A.D. 1681, there was a great fire in Southwark, on the Surrey side of the Thames, and 600 houses were destroyed. Bronchial disease was prevalent in England: a mortal angina, which caused death in twenty-four hours, raged in Italy, Poland, Switzerland, and Germany; and at the same time a petechial fever prevailed in Dublin and in other parts of Ireland: pestilence was rife in the island of Sardinia and in different parts of Castile; it also broke out in the city of Esmirna, and extended to Carthagena, Murcia, and Oran, and soon after to Malaga, Antequera, Granada, Moron, Ronda, Lucena, Andujar, and other districts; and thence to Xeres, Santa Maria, and Cadiz.
A.D. 1682, there was an eruption of Vesuvius, and the city of Catania was destroyed by an earthquake; there was also an eruption of Etna, which destroyed 60,000 of the inhabitants. A comet was seen this year.
A.D. 1683, there was a comet seen, and earthquakes were felt in many parts of England. The winter was very inclement; and the frost was so severe at Christmas, that the river Thames was frozen over below Gravesend for thirteen weeks. Epidemic pestilence broke out in Argel and other parts of Berberia. The winters of this year and the following were the coldest ever experienced by the oldest inhabitants in Europe; the summers were rainy, and the autumns cold: epidemic disease spread over both continents—Europe and America. Pestilence, say Drs. Sastre and Puiz of Spain, prevailed over nearly the entire world; the city of Vich was greatly afflicted. Epidemic pestilence also prevailed with the greatest violence on the coasts of Spain; the Hungarian fever did much mischief in Leyden. The three following years the summers were hot and dry; grasshoppers overspread Languedoc in France, the subsequent autumn being cold and wet. Malignant fevers were very destructive in Europe and America.

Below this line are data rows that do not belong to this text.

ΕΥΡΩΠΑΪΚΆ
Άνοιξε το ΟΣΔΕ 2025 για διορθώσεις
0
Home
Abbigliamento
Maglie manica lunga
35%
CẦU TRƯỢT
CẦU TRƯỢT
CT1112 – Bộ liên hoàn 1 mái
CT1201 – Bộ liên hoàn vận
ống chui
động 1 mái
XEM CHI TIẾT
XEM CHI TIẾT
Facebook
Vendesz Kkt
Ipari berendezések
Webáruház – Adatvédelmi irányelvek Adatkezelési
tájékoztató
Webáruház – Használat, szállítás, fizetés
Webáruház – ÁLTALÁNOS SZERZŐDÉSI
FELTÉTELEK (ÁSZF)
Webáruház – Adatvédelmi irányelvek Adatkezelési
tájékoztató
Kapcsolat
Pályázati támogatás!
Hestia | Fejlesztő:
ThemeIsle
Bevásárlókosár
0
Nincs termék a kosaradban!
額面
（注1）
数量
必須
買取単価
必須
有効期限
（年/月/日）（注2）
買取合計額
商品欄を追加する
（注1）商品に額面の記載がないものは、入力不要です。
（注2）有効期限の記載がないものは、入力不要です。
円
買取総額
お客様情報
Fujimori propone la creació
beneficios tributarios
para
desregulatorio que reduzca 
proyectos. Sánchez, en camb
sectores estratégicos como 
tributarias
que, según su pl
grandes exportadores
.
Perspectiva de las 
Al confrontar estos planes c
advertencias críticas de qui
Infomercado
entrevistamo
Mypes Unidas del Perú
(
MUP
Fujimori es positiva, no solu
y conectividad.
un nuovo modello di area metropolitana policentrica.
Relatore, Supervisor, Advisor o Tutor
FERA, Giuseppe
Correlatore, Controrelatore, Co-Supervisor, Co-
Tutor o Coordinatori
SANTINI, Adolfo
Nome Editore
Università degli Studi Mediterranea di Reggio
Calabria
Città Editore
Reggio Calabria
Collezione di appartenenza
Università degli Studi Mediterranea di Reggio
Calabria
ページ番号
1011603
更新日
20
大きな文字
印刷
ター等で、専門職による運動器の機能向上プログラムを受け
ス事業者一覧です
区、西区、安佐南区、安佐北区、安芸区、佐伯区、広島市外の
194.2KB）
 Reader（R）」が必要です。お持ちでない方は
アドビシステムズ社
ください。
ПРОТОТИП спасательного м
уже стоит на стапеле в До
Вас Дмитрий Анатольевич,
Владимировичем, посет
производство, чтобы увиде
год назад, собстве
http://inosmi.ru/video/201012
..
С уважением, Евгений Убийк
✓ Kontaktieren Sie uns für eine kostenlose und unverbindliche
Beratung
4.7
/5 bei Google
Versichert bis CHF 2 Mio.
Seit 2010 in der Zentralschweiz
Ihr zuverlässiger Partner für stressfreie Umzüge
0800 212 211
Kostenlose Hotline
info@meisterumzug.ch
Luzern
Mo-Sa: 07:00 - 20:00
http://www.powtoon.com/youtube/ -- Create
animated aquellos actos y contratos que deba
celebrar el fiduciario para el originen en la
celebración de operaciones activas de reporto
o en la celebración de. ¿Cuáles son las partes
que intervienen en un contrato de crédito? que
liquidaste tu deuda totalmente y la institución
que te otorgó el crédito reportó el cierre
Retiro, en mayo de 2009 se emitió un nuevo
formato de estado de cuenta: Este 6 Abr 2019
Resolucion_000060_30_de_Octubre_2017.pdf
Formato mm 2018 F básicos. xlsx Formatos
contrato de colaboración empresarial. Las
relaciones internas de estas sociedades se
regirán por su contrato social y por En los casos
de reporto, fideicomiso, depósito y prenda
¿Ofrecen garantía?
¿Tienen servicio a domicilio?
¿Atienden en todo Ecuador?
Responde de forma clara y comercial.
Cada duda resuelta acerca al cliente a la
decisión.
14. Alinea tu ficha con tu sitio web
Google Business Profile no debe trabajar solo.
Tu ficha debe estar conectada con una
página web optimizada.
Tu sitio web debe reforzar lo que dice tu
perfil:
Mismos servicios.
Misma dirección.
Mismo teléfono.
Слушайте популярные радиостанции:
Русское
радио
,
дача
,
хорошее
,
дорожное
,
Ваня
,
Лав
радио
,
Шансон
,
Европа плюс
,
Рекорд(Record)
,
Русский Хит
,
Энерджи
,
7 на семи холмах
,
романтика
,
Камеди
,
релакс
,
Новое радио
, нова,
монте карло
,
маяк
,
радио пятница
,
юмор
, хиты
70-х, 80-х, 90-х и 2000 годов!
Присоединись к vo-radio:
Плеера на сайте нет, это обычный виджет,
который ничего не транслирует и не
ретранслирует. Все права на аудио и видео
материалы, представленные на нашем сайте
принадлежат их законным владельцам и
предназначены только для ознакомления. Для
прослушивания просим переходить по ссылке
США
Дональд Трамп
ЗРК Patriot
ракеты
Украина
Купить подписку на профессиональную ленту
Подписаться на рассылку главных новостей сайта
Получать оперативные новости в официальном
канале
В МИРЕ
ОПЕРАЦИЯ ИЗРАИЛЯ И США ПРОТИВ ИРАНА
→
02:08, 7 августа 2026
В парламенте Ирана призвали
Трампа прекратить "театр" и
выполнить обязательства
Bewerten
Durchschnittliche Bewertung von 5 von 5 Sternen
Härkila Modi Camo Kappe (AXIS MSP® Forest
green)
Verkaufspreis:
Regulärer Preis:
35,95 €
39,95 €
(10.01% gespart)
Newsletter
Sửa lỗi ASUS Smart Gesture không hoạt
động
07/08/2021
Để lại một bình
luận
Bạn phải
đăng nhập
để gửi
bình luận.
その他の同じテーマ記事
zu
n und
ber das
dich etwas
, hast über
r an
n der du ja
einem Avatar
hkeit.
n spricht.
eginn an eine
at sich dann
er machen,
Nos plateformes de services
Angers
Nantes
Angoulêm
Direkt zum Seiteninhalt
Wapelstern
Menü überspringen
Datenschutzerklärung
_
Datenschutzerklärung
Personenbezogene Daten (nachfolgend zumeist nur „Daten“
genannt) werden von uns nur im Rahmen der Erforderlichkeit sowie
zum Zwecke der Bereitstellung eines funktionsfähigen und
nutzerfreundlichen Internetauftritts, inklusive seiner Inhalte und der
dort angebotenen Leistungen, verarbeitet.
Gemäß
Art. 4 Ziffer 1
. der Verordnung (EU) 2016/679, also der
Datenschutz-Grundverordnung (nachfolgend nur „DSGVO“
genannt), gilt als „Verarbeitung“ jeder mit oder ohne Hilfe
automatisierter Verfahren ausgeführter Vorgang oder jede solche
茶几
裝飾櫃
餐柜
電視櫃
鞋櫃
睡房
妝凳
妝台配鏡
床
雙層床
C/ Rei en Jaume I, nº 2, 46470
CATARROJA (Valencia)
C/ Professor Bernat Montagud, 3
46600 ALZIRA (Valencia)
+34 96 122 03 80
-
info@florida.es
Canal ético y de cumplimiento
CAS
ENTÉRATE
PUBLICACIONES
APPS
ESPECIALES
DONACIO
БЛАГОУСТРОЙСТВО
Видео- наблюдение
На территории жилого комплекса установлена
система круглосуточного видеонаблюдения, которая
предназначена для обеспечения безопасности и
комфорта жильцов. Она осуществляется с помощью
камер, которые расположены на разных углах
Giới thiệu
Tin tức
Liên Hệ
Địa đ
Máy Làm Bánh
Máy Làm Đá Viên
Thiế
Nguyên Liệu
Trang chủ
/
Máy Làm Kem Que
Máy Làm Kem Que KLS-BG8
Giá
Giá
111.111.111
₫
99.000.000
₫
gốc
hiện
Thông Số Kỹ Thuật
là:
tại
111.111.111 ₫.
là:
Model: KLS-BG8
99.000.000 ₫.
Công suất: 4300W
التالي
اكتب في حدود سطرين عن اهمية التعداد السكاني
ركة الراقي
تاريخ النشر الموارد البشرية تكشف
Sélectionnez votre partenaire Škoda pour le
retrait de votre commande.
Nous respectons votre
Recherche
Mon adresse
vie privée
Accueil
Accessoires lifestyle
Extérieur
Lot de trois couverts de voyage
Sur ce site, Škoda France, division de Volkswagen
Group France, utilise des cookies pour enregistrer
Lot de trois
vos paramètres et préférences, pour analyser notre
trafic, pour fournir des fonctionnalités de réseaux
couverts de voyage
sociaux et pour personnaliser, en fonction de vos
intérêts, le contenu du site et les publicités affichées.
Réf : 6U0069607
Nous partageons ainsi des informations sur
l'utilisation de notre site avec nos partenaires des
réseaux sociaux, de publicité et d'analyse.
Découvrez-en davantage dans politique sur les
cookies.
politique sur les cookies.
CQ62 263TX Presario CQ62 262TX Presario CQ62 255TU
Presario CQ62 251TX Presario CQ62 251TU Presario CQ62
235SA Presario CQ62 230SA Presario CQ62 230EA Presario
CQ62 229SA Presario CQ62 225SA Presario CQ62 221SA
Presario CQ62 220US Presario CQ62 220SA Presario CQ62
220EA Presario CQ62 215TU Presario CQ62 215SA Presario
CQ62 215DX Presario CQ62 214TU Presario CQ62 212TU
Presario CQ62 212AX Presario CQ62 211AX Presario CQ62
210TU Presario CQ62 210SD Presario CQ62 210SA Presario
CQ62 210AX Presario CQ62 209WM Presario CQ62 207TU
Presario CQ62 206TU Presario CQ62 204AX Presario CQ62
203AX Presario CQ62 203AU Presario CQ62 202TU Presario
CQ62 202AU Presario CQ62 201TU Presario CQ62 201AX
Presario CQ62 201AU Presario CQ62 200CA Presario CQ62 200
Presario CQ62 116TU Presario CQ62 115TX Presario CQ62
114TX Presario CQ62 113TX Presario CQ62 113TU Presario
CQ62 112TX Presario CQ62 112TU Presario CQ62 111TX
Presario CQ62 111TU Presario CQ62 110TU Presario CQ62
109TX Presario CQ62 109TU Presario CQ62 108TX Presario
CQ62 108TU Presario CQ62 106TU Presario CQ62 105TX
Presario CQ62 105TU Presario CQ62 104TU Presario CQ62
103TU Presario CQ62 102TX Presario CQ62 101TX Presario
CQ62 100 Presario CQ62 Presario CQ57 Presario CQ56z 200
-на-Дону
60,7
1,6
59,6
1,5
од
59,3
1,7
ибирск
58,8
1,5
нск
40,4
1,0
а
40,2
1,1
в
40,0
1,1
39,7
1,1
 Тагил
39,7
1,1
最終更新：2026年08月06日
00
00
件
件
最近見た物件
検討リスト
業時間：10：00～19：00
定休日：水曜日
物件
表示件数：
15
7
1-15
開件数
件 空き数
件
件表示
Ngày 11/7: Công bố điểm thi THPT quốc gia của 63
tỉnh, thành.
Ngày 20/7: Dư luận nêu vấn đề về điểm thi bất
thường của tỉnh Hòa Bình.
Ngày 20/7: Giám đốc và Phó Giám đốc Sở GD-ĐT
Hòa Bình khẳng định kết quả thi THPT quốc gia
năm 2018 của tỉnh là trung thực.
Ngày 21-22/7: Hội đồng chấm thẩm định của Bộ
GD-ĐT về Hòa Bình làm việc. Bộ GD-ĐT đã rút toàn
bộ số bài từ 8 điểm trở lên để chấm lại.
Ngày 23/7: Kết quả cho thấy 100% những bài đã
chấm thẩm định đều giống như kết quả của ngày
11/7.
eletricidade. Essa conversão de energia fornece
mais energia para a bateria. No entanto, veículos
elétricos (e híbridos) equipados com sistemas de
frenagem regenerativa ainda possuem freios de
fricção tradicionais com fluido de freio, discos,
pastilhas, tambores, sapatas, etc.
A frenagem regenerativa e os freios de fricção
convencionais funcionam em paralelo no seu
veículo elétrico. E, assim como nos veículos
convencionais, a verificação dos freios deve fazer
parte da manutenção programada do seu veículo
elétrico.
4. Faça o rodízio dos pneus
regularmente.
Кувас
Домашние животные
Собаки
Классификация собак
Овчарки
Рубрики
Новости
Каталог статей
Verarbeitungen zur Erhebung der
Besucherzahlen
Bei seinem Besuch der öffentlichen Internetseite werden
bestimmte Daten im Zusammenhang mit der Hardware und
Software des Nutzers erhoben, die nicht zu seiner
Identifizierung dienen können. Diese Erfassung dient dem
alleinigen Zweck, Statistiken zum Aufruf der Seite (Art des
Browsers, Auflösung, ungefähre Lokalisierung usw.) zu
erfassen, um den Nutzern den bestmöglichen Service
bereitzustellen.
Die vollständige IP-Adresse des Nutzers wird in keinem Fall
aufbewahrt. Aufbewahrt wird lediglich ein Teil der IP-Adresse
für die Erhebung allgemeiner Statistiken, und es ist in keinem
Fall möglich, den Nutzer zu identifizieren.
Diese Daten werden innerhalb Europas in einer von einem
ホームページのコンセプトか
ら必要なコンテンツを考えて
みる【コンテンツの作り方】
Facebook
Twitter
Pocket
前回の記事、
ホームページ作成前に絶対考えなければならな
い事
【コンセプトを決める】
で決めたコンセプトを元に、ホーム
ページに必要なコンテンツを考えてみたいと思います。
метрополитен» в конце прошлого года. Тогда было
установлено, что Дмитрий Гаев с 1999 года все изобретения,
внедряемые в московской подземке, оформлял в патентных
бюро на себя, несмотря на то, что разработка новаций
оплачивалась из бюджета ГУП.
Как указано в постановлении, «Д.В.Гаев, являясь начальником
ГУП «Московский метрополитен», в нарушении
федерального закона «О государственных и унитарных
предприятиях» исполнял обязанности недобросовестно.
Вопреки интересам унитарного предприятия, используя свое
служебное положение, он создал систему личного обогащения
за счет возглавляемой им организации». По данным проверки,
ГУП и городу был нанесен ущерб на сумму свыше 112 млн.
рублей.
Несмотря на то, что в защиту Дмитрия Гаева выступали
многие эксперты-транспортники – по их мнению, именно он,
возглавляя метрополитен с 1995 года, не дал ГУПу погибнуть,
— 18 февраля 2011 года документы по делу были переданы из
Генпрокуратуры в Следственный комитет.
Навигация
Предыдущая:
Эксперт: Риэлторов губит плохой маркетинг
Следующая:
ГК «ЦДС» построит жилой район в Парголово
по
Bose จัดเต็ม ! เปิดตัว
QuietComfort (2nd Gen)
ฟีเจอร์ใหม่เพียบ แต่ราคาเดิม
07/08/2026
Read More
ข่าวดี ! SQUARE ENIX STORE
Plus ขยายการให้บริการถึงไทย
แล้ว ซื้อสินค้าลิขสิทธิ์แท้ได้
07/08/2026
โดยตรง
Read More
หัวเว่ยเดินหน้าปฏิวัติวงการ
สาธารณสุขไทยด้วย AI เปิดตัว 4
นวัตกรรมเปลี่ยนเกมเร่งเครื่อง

A.D. 1686, Friesland was inundated, and thousands of men and cattle were drowned. The following year, an earthquake shook the island of Jamaica and Lima. There occurred also an inundation in Yorkshire; a rock opened visibly, and water was thrown into the air to the height of an ordinary church steeple: a comet was observed. Yellow pestilence caused great mortality in the West Indies, especially in the island of Martinique, where it was called ‘Maladie de Siam,’ from the supposition that it had been imported from that country.
A.D. 1688. Catarrhs, pleurisies, and dysentery were epidemic, this year, both in Europe and America; and during the following years, 1689–90 and 1691, pestilence prevailed with great severity in Germany, Italy, various parts of Spain, and in the United States of America: it was preceded in America by hot and moist weather.
A.D. 1690, about the beginning of June, all the legumina and springing corn were spotted with mildew; grapes and other fruits were destroyed, or rendered unfit for use, and the leaves of herbs, shrubs, &c., were eaten to the stems by various insects. Much rain fell during the first seven months of the year and after the autumnal equinox in Lombardy. “All the animals suffered,” observes Ramazzini; “even bees and silkworms perished; and the cicadæ did not sing this year; swine died of suffocation,—but the greatest destruction was among cattle.” He applies the title ‘pestilential’ to the disease affecting men in the season which proved so fatal to cattle. Miliary or sweating pestilence committed great ravages in Stuttgart, Dusseldorf, Erfurt, and Jena. Bilious remittent or yellow fever was prevalent in the United States of America; it raged with great violence in Charleston. Various parts of Spain, about this period, suffered from epidemic pestilence, especially Perpignan and Bellagardi; disease was also rife in Italy. A severe earthquake was felt this year all over Ireland.
A.D. 1692, the summer was hot and dry, and on the 7th of June an awful earthquake swallowed up Port Royal, Jamaica; Lima also suffered from a similar shock: 2000 citizens were drowned in the former place:
“Earthquakes, Nature’s agonizing pangs,
Oft shake th’ astonish’d isles.”
Mosquitoes and flies were generated in great numbers, and yellow malignant or bilious remittent fever carried off 3000 of the inhabitants of Port Royal, Jamaica. The same year, yellow fever was also very fatal at Barbados, and continued to be so for several years.